Trump bringt die Willkür zurück in die Weltwirtschaft. Warum sollen sich künftig Brasilien, Südkorea oder Russland an die Regeln halten, wenn es ausgerechnet die USA nicht tun, die die liberale Weltordnung miterfanden?

Europa muss sich gegen Attacken aus Washington wappnen

Wegen der Rückkehr der Willkür dürfen sich die Europäer nicht sicher fühlen. Vielleicht nimmt sie Donald Trump schon morgen ins Visier, wenn er sich davon einen Vorteil für die Kongresswahlen verspricht, die für die Republikaner schwierig werden. Vor der scheinbaren Verständigung mit EU-Kommissionschef Jean-Claude Juncker im Juli wetterte Trump monatelang vor allem gegen Europas Autozölle. Bei der Verständigung ging es dann gar nicht mehr um Pkw, sondern um Sojabohnen. Vor Kurzem lehnte der amerikanische Präsident ein Brüsseler Angebot ab, alle Autozölle zu kippen. Was er wirklich will, weiß er vielleicht selbst nicht. Europa profitiert von der amerikanisch-chinesischen Eskalation? Seid nicht naiv.

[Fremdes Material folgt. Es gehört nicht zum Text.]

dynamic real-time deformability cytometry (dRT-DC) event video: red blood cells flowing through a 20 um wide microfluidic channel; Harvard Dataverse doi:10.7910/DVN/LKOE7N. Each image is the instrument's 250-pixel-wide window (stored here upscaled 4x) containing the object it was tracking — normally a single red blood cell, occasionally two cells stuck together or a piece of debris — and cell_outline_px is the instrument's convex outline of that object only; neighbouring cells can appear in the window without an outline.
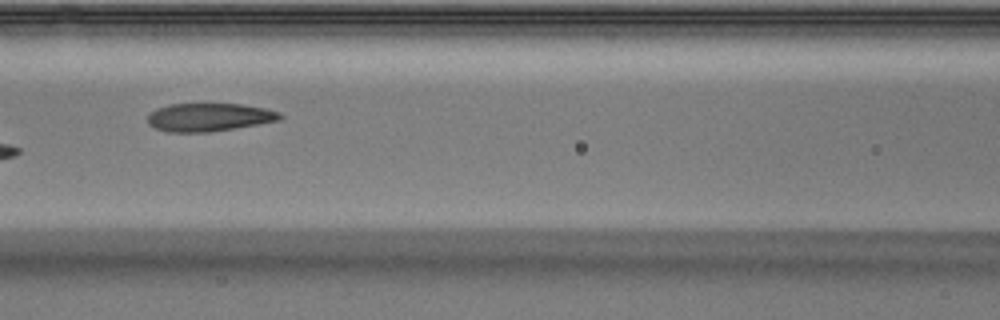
{"species": "Egyptian fruit bat (a non-hibernating species)", "species_latin": "Rousettus aegyptiacus", "temperature_condition": "warm", "stored_images_in_passage": 8, "camera_frame_rate_fps": 3000, "um_per_image_px": 0.085, "animal": {"sex": "male"}, "frame": {"image": 1, "passage_image": 6, "time_ms": 1.667, "image_size_px": [1000, 320], "cell_outline_px": [[284, 116], [280, 120], [208, 132], [168, 132], [156, 128], [148, 124], [148, 116], [156, 108], [168, 104], [240, 104], [264, 108], [280, 112]], "centroid_in_image_um": [17.76, 9.96], "position_along_channel_um": 148.8, "area_um2": 21.5}}
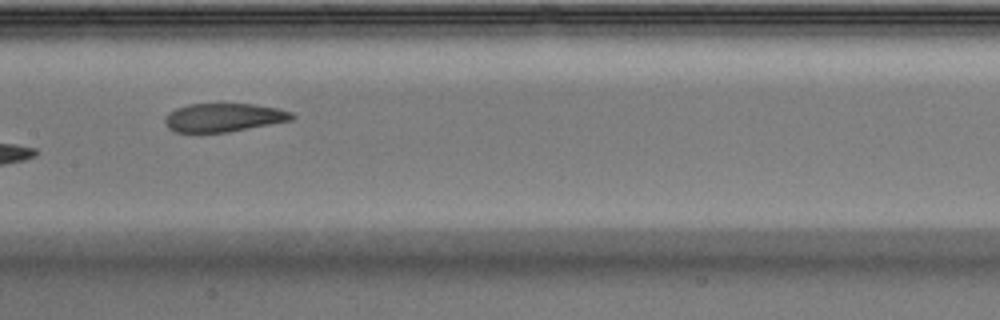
{"frame": {"image": 2, "passage_image": 7, "time_ms": 2.0, "image_size_px": [1000, 320], "cell_outline_px": [[296, 116], [292, 120], [228, 132], [176, 132], [168, 128], [164, 124], [164, 120], [168, 112], [176, 108], [188, 104], [252, 104], [276, 108], [292, 112]], "centroid_in_image_um": [18.99, 9.99], "position_along_channel_um": 188.4, "area_um2": 21.04}}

Statt sich als Handelskriegsgewinnler zu gerieren, sollten sich die Europäer wappnen. Zum einen gegen weitere Attacken aus Washington. Amerika ist selbst verwundbar. Europa kann die hiesigen Geschäfte der Digitalkonzerne von Amazon bis Google stören, die für die US-Wirtschaft so wichtig sind. Zum anderen sollten sich die Europäer, besonders die Deutschen, gegen die absehbare Störung der Weltwirtschaft wappnen. Dazu bedarf es Reformen, die den Handel innerhalb der EU ausweiten. Und es bedarf der Investitionen innerhalb Deutschlands, die die Binnennachfrage stärken, wenn der Export schwächelt.

Allerdings: Das alles wird die globalwirtschaftlichen Verluste wohl nur zum Teil kompensieren. Es könnte gut sein, dass die Menschen bald an diesen Montag zurückdenken als den Tag, an dem sich die Weltläufte durch Trumps Zollangriff drastisch verschlechterten.